Visualization myths around Snow’s cholera map

Choleramap

Thanks largely to Tufte's evangelization, John Snow's map of the 1854 cholera outbreak in Soho has become the classic example of the power of visualizations. I've just finished Steven Johnson's The Ghost Map that tells the story behind the graphic, and it's surprisingly different from the simplified explanation that usually accompanies the picture.

The map wasn't that innovative

Snow wasn't the first person to draw these kinds of maps, he wasn't the first to draw them to track disease, and in fact he wasn't even the first person to map this particular outbreak! The Sewer Commision produced a very detailed map showing the death locations.

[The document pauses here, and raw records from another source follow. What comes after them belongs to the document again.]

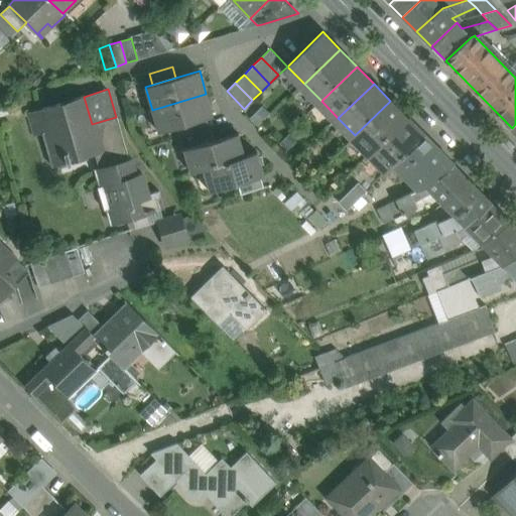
[(206,94),(152,110),(158,133),(183,126),(207,119),(213,117),(206,94)]
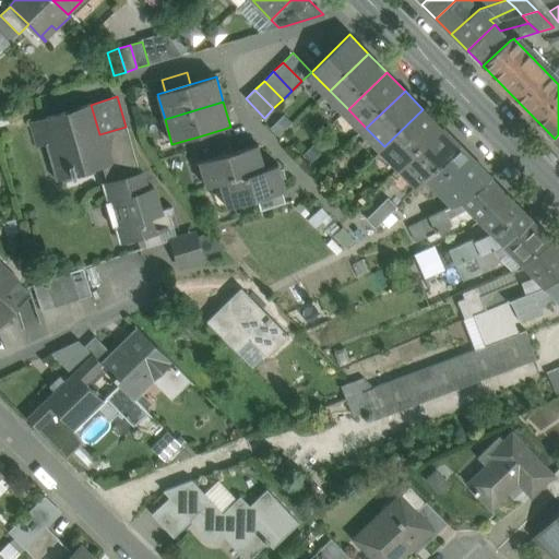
[(126,127),(99,134),(91,105),(45,118),(45,120),(33,125),(39,146),(51,143),(57,162),(51,164),(57,181),(73,176),(73,179),(78,177),(74,168),(100,161),(107,183),(108,185),(140,175),(140,174),(126,127)]
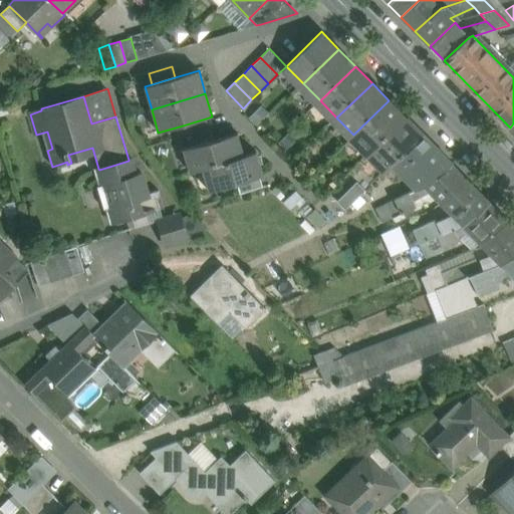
[(389,100),(353,135),(370,152),(406,117),(389,100)]
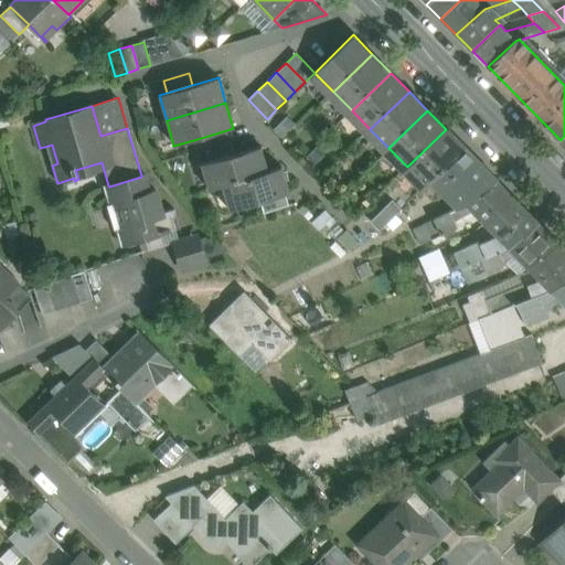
[(407,167),(403,171),(422,190),(433,180),(466,149),(446,129),(407,167)]
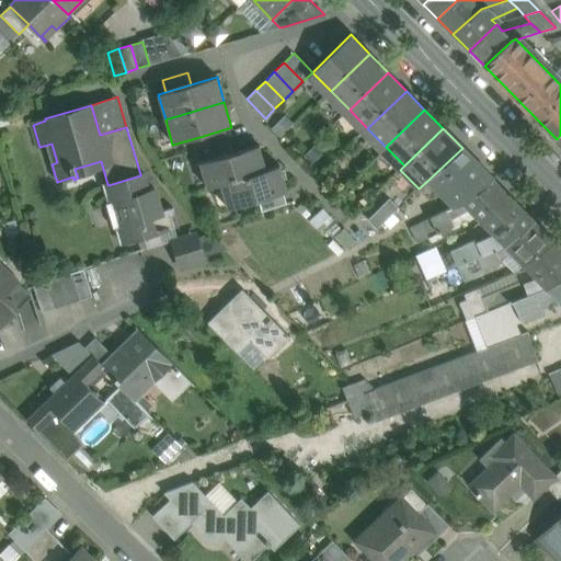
[(225,129),(199,137),(203,149),(228,141),(225,129)]
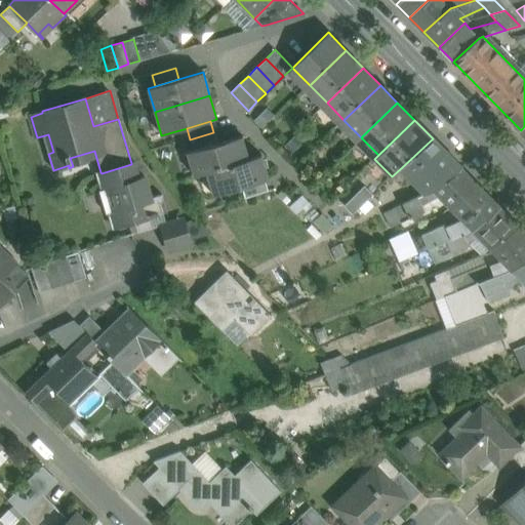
[(213,132),(190,139),(194,151),(217,144),(213,132)]
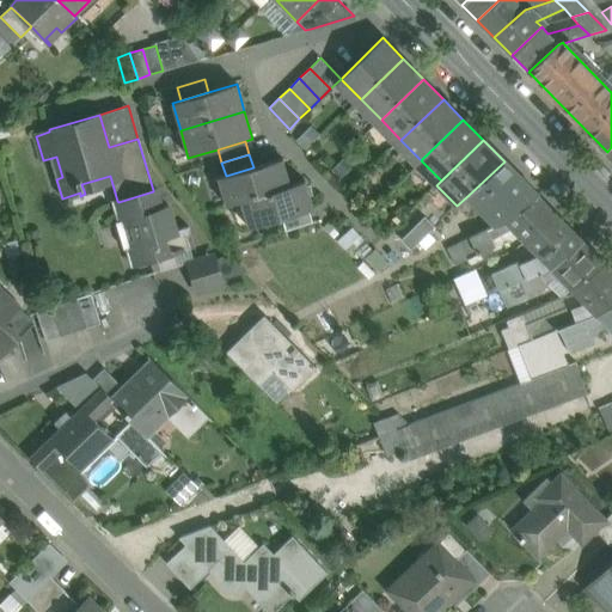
[(226,176),(219,177),(227,204),(240,201),(291,187),(282,159),(254,167),(226,176)]
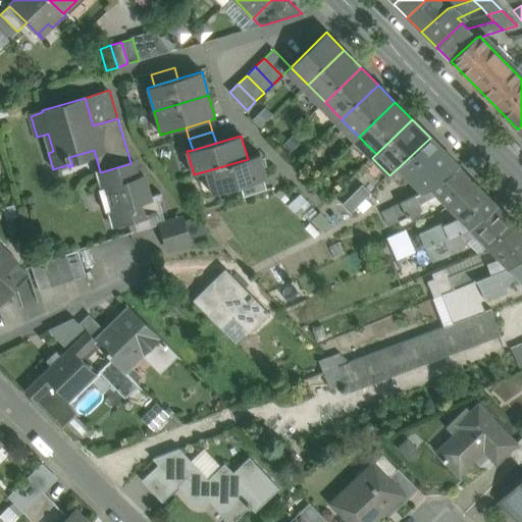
[(459,167),(430,138),(400,166),(424,191),(425,192),(429,190),(459,167)]
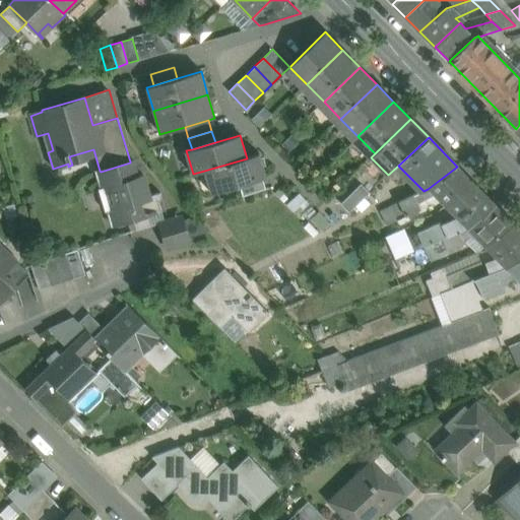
[(247,158),(204,171),(211,194),(239,186),(262,179),(266,178),(259,154),(247,158)]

The power of Snow's version came from his decision to leave out a lot of details (sewer locations, old grave sites, etc) that cluttered up the Commision's version. Their map was so muddled that it didn't tell a story, but Snow's was stripped-down to show exactly what he needed to bolster his theory that the epidemic spread from the water pump.

The only technical innovation that Johnson identifies was his use of boundary lines to mark the areas that were closest to particular pumps by walking distance, to demonstrate that many of the cases nearer to other water sources as the crow flies were actually in the catchment area of the Broad Street pump. Unfortunately that version of the map is rarely shown, and Tufte himself dismisses it as "Voronoi baloney"!

Theory came first

From the popular account it's easy to imagine that Snow plotted the deaths on his map, then the pump locations, and that triggered a revelation. In fact he'd been fighting for a decade to prove that cholera was a waterborne disease, not spread atmospherically as the miasma theory claimed. He'd already gathered a lot of evidence from the differing rates of the disease amongst neighbors using piped water from different suppliers. It was a tool for "hypothesis testing" not "hypothesis generating".

Data gathering was the key

Together with the Henry Whitehead and local doctors, Snow spent weeks going door-to-door gathering detailed information from area residents. He was then able to present that data as evidence for his theory in a variety of forms, including anecdotal case histories, numerical analyses and his maps. The key was that this hands-on experience with the raw data gave him the story he wanted to tell, and then he was able to make his argument using a variety of different presentation tools.

These two ideas are essential points for my work; a lot of the recent approaches to visualization assumes that you can give ordinary people simple map or graph creation tools, and they'll be inspired to create powerful graphics. With OpenHeatMap I've concentrated on people who already have a story to tell; journalists, activists and other people who are highly motivated to make an argument. It's about empowering people who are looking for a solution, not hoping that we'll turn passive observers into active participants just by handing them the tools.

The map became marketing

The actual story and evidence behind Snow's work is complex and hard to explain. As his theory became widely accepted as a massive historical advance, the map came to stand as shorthand for the story behind it. After that, it was easy to imagine that the graphic was the central evidence of his report on the outbreak. In fact it was just one piece of evidence, but it was so accessible and easy to use as an illustration that it spread slowly but virally through different publications. As Johnson puts it in his book "the map was a triumph of marketing as much as empirical science".

This is something I've seen in my own work too. Visualizations are fantastic at engaging people, everyone loves maps. When it comes down to detailed analysis though, a spreadsheet or other list-based interface is almost always better. Maps and other visualizations tell stories so well because of how much they leave out, but textual representations still rule when it comes to actually working with the full data. Think of your visualizations as powerful marketing tools, as bait to get people in the door, but expect to offer them something deeper when they want to work with that data.

There's a lot more to the story than I can cover here, so if you've got any involvement in data analysis or visualization you should pick up The Ghost Map, it's full of so many lessons and is a gripping read on top. I also recommend this short academic paper "Essential, Illustrative, or . . . Just Propaganda?" that argues for a different perspective on Snow's work than both the traditional popular account, and Johnson's revised approach.